On the same theme I only watched a western called Brimstone (2016)  because it featured Dakota Fanning, Guy Pearce and Clarice van Houten, believing that such illustrious actors would have enough clout to choose good films.  But the film followed the depressing fashion of using western movies as a vehicle for gratuitous violence and sex.  I can't give a fair resume of this film as I stopped watching after  half-an-' hour of sickening torture scenes and graphic sex and once more I can't be bothered to put in any pictures - it does beg the question as to why the producers aren't honest enough to let us know what we are in for.

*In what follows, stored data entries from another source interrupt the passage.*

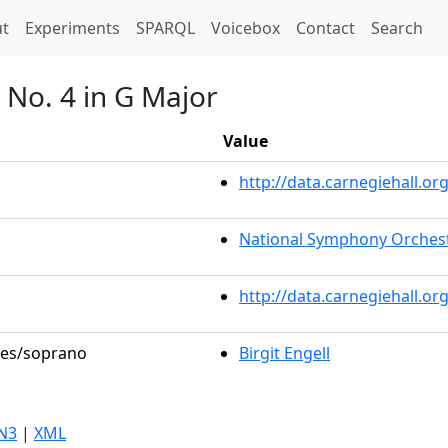
t)
t
Experiments
SPARQL
Voicebox
Contact
Search
No. 4 in G Major
Value
http://data.carnegiehall.
National Symphony Orches
http://data.carnegiehall.o
oles/soprano
Birgit Engell
N3
|
XML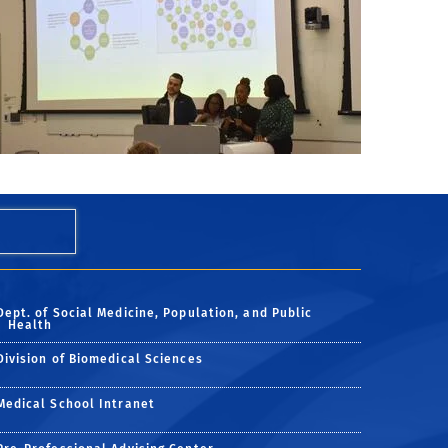
Dept. of Social Medicine, Population, and Public
Health
Division of Biomedical Sciences
Medical School Intranet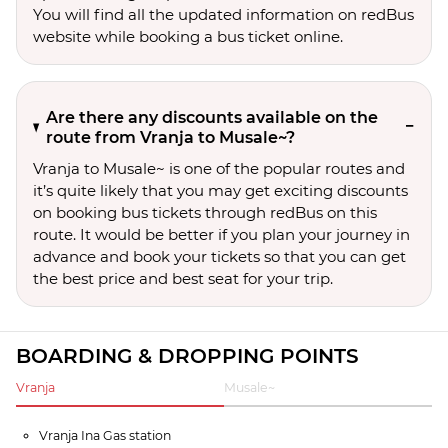
You will find all the updated information on redBus
website while booking a bus ticket online.
Are there any discounts available on the
route from Vranja to Musale~?
Vranja to Musale~ is one of the popular routes and
it’s quite likely that you may get exciting discounts
on booking bus tickets through redBus on this
route. It would be better if you plan your journey in
advance and book your tickets so that you can get
the best price and best seat for your trip.
BOARDING & DROPPING POINTS
Vranja
Musale~
Vranja Ina Gas station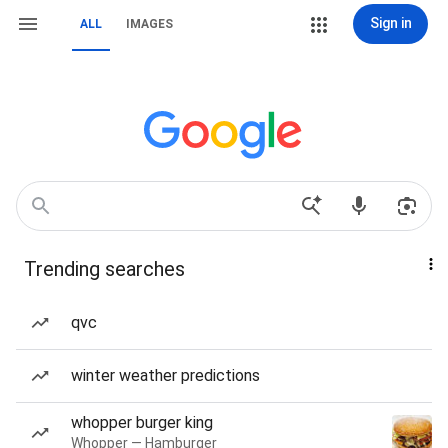
Sign in
ALL
IMAGES
Trending searches
qvc
winter weather predictions
whopper burger king
Whopper — Hamburger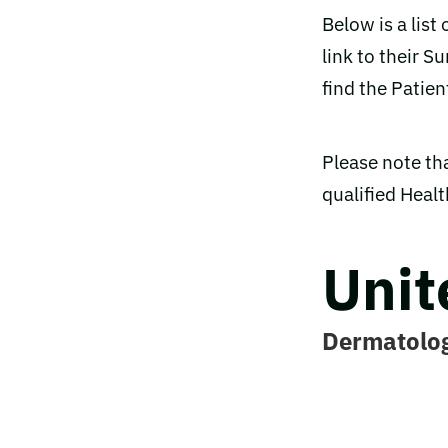
Below is a list
link to their 
find the Patien
Please note tha
qualified Heal
Unit
Dermatolo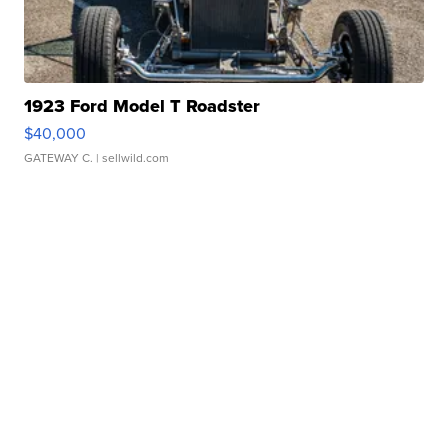
1923 Ford Model T Roadster
$40,000
GATEWAY C.
| sellwild.com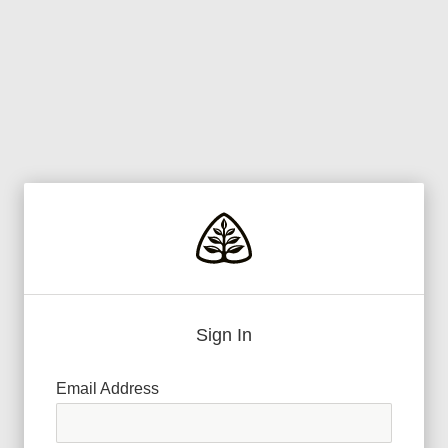
Sign In
Email Address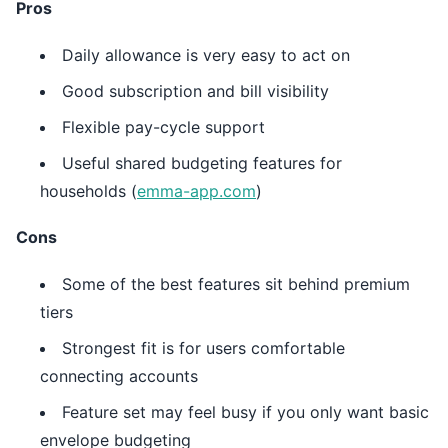
Pros
Daily allowance is very easy to act on
Good subscription and bill visibility
Flexible pay-cycle support
Useful shared budgeting features for
households (
emma-app.com
)
Cons
Some of the best features sit behind premium
tiers
Strongest fit is for users comfortable
connecting accounts
Feature set may feel busy if you only want basic
envelope budgeting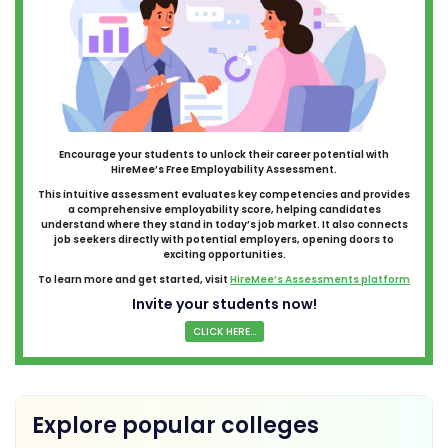
Encourage your students to unlock their career potential with
HireMee’s Free Employability Assessment.
This intuitive assessment evaluates key competencies and provides
a comprehensive employability score, helping candidates
understand where they stand in today’s job market. It also connects
job seekers directly with potential employers, opening doors to
exciting opportunities.
To learn more and get started, visit
HireMee’s Assessments platform
Invite your students now!
CLICK HERE...
Explore popular colleges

Hostiles  (2018)  Director; Scott Cooper
 There's a quote by D. H  .Lawrence as the film opens, which states;
"The essential American soul is is hard, isolate, stoic and a killer.  It has never yet melted."  Written in 1927, Lawrence was referring to the cut-throat politics and lack of democratic processes of law of the previous century and it's true to say that the pioneers, sheriffs, farmers and homesteaders of the old west had to be all that Lawrence described out of necessity.  The question is in the 21st century does that spirit still exist and is it still a necessity ?  Do Americans still need to carry guns or are they an anachronism carried over from the days when they were a real necessity - just a thought  in a thought-provoking film.

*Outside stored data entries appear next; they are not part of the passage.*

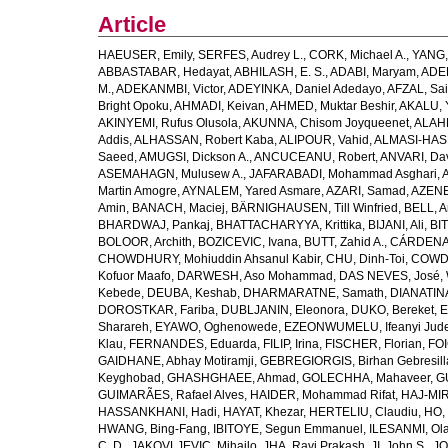
Article
HAEUSER, Emily
,
SERFES, Audrey L.
,
CORK, Michael A.
,
YANG,
ABBASTABAR, Hedayat
,
ABHILASH, E. S.
,
ADABI, Maryam
,
ADEB
M.
,
ADEKANMBI, Victor
,
ADEYINKA, Daniel Adedayo
,
AFZAL, Sai
Bright Opoku
,
AHMADI, Keivan
,
AHMED, Muktar Beshir
,
AKALU, 
AKINYEMI, Rufus Olusola
,
AKUNNA, Chisom Joyqueenet
,
ALAHD
Addis
,
ALHASSAN, Robert Kaba
,
ALIPOUR, Vahid
,
ALMASI-HASH
Saeed
,
AMUGSI, Dickson A.
,
ANCUCEANU, Robert
,
ANVARI, Da
ASEMAHAGN, Mulusew A.
,
JAFARABADI, Mohammad Asghari
,
Martin Amogre
,
AYNALEM, Yared Asmare
,
AZARI, Samad
,
AZENE,
Amin
,
BANACH, Maciej
,
BÄRNIGHAUSEN, Till Winfried
,
BELL, Ar
BHARDWAJ, Pankaj
,
BHATTACHARYYA, Krittika
,
BIJANI, Ali
,
BI
BOLOOR, Archith
,
BOZICEVIC, Ivana
,
BUTT, Zahid A.
,
CÁRDENAS
CHOWDHURY, Mohiuddin Ahsanul Kabir
,
CHU, Dinh-Toi
,
COWDE
Kofuor Maafo
,
DARWESH, Aso Mohammad
,
DAS NEVES, José
,
Kebede
,
DEUBA, Keshab
,
DHARMARATNE, Samath
,
DIANATIN
DOROSTKAR, Fariba
,
DUBLJANIN, Eleonora
,
DUKO, Bereket
,
E
Sharareh
,
EYAWO, Oghenowede
,
EZEONWUMELU, Ifeanyi Jud
Klau
,
FERNANDES, Eduarda
,
FILIP, Irina
,
FISCHER, Florian
,
FOI
GAIDHANE, Abhay Motiramji
,
GEBREGIORGIS, Birhan Gebresill
Keyghobad
,
GHASHGHAEE, Ahmad
,
GOLECHHA, Mahaveer
,
G
GUIMARÃES, Rafael Alves
,
HAIDER, Mohammad Rifat
,
HAJ-MIR
HASSANKHANI, Hadi
,
HAYAT, Khezar
,
HERTELIU, Claudiu
,
HO,
HWANG, Bing-Fang
,
IBITOYE, Segun Emmanuel
,
ILESANMI, Ol
C. D.
,
JAKOVLJEVIC, Mihajlo
,
JHA, Ravi Prakash
,
JI, John S.
,
JO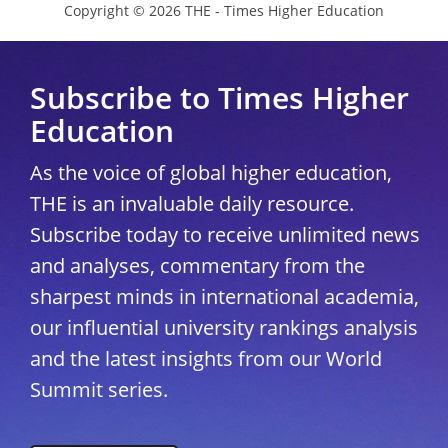
Copyright © 2026 THE - Times Higher Education
Subscribe to Times Higher
Education
As the voice of global higher education,
THE is an invaluable daily resource.
Subscribe today to receive unlimited news
and analyses, commentary from the
sharpest minds in international academia,
our influential university rankings analysis
and the latest insights from our World
Summit series.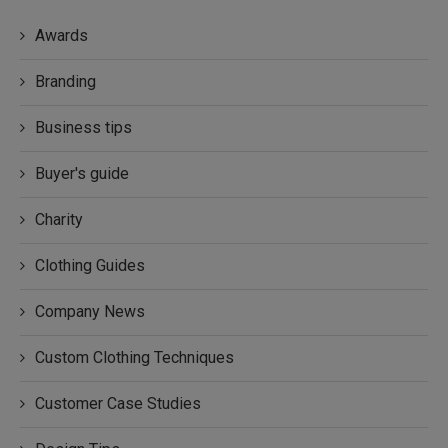
Awards
Branding
Business tips
Buyer's guide
Charity
Clothing Guides
Company News
Custom Clothing Techniques
Customer Case Studies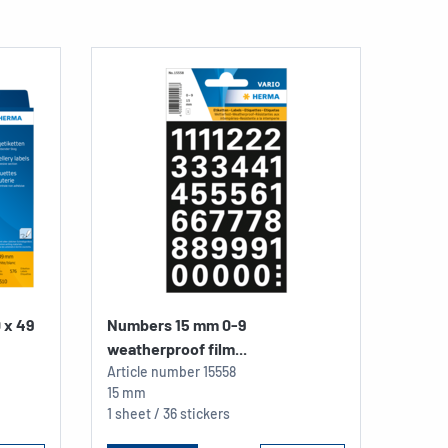
0 x 49
Numbers 15 mm 0-9
weatherproof film...
Article number
15558
15 mm
1 sheet / 36 stickers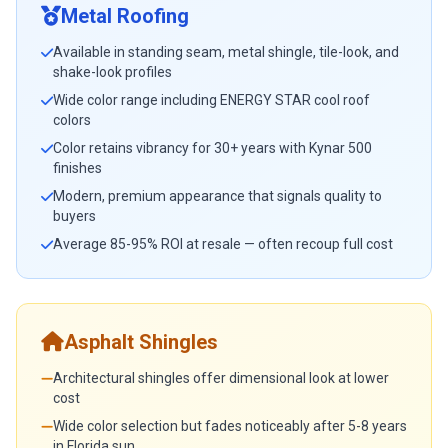
Metal Roofing
Available in standing seam, metal shingle, tile-look, and
shake-look profiles
Wide color range including ENERGY STAR cool roof
colors
Color retains vibrancy for 30+ years with Kynar 500
finishes
Modern, premium appearance that signals quality to
buyers
Average 85-95% ROI at resale — often recoup full cost
Asphalt Shingles
Architectural shingles offer dimensional look at lower
cost
Wide color selection but fades noticeably after 5-8 years
in Florida sun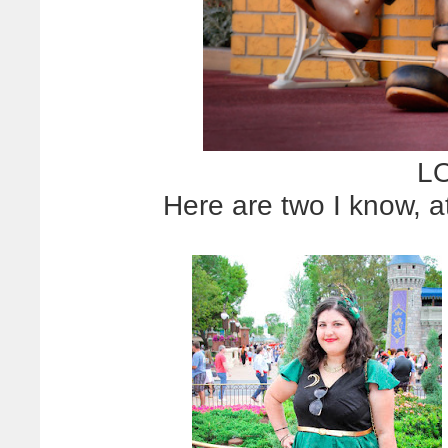
LO
Here are two I know, a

Although the scenario where a lone homesteader and his family are attacked by Indians has been done many times, it never ceases to shock, not least because here, Rosalee (Rosamund Pike) tries in vain to protect her children as they are brutally butchered by a troupe of rogue Comanches while her husband is shot down trying to give them a chance to escape.  Set in the year 1892,  the family are particularly unlucky to have been attacked in such a brutal way as the Indian wars are passing into history .

it's just this cruelty by Indians which has embittered Captain Joseph J.Blocker (Christian Bale) who is nearing retirement after a career fighting Indians.   Ordered to carry out one last task, Blocker reluctantly accepts President Harrison's order to escort the Cheyenne Chief Yellow Hawk and his family to their homeland.  Yellow Hawk (Wes Studi) is dying and it is his wish to be interred near to his home in the Valley of the Bears. The journey begins with bitterness from Blocker who finds the distraught Rosalee on the prairie inconsolable by the pointless massacre of her family.  Rosalee takes fright at the Indian family but is soon taken under their wing and consoled by the women of the tiny family group .  As the journey unfolds and the group are faced with attack by the same renegade Indians and other dangers, Blocker slowly comes to re-evaluate his entrenched beliefs about Indians and a journey which begins in bitterness and distrust ends in forgiveness.   There is a sense of this being an allegorical tale of redemption - whether or not it is on purpose or just coincidental is up for debate.

Although Christian Bale is excellent as the intractable cavalryman  and Rosamund Pike is good as the unfortunate pioneer woman, it is the redoubtable Wes Studi who carries the film.  Looking a little older, Wes's part of Yellow Hawk is smaller than I would have liked but he still manages to exude that air of gravitas and the film is worth seeing for his performance alone.  Not a classic western - but still well worth seeing not least for the harsh beauty of the New Mexico scenery.